##### Records for this task #####
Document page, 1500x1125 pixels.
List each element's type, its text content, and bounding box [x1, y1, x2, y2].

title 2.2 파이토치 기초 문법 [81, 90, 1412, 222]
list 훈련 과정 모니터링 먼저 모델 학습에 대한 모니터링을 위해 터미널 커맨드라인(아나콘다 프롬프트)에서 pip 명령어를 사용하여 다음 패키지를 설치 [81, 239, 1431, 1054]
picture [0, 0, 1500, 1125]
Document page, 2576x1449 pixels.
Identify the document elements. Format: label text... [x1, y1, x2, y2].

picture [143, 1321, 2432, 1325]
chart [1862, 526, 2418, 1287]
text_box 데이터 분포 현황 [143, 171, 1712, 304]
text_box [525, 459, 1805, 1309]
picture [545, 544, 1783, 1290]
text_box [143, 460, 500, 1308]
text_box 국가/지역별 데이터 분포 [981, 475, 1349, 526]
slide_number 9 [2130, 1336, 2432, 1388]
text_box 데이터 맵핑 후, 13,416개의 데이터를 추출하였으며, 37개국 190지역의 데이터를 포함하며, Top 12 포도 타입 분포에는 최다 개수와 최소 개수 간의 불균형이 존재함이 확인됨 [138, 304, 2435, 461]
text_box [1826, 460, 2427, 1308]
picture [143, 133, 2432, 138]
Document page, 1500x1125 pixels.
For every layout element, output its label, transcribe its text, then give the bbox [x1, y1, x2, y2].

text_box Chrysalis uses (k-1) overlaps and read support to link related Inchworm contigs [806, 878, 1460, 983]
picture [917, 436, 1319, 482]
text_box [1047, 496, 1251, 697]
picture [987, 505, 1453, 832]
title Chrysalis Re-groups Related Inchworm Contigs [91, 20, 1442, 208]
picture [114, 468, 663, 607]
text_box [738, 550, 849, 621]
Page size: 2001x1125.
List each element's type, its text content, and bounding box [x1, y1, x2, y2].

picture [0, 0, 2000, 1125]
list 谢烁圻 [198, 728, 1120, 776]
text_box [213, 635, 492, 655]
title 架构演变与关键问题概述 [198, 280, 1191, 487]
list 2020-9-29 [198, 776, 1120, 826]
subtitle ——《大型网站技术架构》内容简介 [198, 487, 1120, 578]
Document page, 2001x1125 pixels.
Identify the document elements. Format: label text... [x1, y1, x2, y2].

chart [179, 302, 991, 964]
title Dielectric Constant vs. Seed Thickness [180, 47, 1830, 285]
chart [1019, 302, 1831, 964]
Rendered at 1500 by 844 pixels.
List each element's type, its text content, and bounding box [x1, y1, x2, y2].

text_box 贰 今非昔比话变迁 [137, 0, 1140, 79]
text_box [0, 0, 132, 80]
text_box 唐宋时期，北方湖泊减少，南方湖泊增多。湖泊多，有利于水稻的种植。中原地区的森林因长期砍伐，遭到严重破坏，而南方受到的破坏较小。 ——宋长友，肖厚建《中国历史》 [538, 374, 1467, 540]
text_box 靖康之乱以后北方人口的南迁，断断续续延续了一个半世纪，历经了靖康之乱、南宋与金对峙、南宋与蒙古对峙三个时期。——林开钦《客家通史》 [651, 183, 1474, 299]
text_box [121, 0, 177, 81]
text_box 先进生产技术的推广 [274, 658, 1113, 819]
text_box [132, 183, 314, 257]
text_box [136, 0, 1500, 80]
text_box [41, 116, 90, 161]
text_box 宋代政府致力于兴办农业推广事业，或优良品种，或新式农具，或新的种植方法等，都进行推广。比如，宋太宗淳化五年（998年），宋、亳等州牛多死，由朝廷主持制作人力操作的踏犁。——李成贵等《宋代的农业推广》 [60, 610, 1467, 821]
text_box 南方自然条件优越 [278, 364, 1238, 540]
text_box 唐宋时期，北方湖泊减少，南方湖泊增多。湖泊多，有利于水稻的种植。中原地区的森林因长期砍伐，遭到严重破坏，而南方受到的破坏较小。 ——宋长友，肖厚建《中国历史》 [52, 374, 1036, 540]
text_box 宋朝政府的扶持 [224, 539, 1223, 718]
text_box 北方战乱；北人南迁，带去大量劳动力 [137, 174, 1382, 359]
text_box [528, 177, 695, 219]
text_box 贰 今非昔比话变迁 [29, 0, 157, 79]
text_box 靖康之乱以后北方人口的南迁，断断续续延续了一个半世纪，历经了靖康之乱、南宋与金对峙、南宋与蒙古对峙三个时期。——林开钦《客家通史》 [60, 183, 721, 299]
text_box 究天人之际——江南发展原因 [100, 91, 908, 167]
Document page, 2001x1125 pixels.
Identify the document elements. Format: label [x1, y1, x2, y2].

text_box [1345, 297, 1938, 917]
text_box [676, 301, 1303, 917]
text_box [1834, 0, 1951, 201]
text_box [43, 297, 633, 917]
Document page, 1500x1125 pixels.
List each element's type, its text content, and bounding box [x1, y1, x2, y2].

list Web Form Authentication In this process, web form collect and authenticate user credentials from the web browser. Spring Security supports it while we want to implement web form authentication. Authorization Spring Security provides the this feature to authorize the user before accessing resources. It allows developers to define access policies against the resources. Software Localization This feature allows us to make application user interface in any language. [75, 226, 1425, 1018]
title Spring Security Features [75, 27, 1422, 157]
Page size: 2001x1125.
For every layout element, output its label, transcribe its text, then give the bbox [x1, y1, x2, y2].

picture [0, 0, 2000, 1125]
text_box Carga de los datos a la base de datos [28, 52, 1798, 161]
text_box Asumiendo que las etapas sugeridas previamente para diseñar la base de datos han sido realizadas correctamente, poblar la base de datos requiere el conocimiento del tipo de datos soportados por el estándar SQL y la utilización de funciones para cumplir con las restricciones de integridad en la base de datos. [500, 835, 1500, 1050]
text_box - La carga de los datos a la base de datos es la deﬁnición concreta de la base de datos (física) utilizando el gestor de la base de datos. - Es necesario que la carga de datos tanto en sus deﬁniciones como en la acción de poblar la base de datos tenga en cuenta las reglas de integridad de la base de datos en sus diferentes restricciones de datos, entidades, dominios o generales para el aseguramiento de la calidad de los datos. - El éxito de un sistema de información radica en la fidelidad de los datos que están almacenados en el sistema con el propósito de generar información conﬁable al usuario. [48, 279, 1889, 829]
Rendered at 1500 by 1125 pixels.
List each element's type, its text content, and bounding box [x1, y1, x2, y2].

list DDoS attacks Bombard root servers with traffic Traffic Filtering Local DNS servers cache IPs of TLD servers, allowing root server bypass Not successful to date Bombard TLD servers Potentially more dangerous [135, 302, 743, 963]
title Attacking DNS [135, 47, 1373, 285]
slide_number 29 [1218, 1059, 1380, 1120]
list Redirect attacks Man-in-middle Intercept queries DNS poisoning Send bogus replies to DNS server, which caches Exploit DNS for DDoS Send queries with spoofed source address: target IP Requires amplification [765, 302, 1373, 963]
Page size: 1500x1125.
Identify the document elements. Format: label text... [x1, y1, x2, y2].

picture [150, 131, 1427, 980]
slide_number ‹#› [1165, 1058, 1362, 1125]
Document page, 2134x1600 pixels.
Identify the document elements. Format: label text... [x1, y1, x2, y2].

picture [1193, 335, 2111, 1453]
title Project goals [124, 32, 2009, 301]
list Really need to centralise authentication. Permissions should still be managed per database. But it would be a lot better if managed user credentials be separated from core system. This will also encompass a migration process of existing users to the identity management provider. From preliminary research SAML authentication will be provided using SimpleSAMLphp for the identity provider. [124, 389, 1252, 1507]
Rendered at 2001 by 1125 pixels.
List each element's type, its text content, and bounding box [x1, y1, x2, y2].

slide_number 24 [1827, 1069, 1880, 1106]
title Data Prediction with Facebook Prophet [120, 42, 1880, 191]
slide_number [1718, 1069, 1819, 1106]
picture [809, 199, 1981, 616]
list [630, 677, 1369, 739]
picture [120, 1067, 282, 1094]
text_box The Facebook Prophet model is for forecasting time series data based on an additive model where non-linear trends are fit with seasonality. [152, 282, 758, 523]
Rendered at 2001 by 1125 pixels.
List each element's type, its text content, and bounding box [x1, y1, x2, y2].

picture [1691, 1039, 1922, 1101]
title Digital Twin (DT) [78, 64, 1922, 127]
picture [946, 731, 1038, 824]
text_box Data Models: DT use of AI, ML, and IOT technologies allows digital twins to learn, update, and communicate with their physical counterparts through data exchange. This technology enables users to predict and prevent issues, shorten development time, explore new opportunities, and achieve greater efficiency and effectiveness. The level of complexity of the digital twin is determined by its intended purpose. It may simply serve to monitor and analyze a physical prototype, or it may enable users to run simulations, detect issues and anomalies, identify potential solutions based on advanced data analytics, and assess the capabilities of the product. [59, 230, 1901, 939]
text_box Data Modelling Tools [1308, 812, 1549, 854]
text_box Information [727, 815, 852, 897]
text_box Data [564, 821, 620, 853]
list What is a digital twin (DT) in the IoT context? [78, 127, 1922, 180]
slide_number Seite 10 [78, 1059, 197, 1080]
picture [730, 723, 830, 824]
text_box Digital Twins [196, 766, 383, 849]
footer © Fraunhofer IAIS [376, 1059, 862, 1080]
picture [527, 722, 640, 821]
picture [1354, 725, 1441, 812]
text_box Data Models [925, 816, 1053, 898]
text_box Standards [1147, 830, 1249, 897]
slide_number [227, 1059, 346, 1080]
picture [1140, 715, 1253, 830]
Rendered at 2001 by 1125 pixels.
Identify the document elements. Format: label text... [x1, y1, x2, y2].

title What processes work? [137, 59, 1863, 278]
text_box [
#####
Your goal -
Above are the entries. Quote exactly the lines from the one bearing "Rendered at 1500 by 1125 pixels." through the one bearing "Document page, 2134x1600 pixels.".

Reply -
Rendered at 1500 by 1125 pixels.
List each element's type, its text content, and bounding box [x1, y1, x2, y2].

list DDoS attacks Bombard root servers with traffic Traffic Filtering Local DNS servers cache IPs of TLD servers, allowing root server bypass Not successful to date Bombard TLD servers Potentially more dangerous [135, 302, 743, 963]
title Attacking DNS [135, 47, 1373, 285]
slide_number 29 [1218, 1059, 1380, 1120]
list Redirect attacks Man-in-middle Intercept queries DNS poisoning Send bogus replies to DNS server, which caches Exploit DNS for DDoS Send queries with spoofed source address: target IP Requires amplification [765, 302, 1373, 963]
Page size: 1500x1125.
Identify the document elements. Format: label text... [x1, y1, x2, y2].

picture [150, 131, 1427, 980]
slide_number ‹#› [1165, 1058, 1362, 1125]
Document page, 2134x1600 pixels.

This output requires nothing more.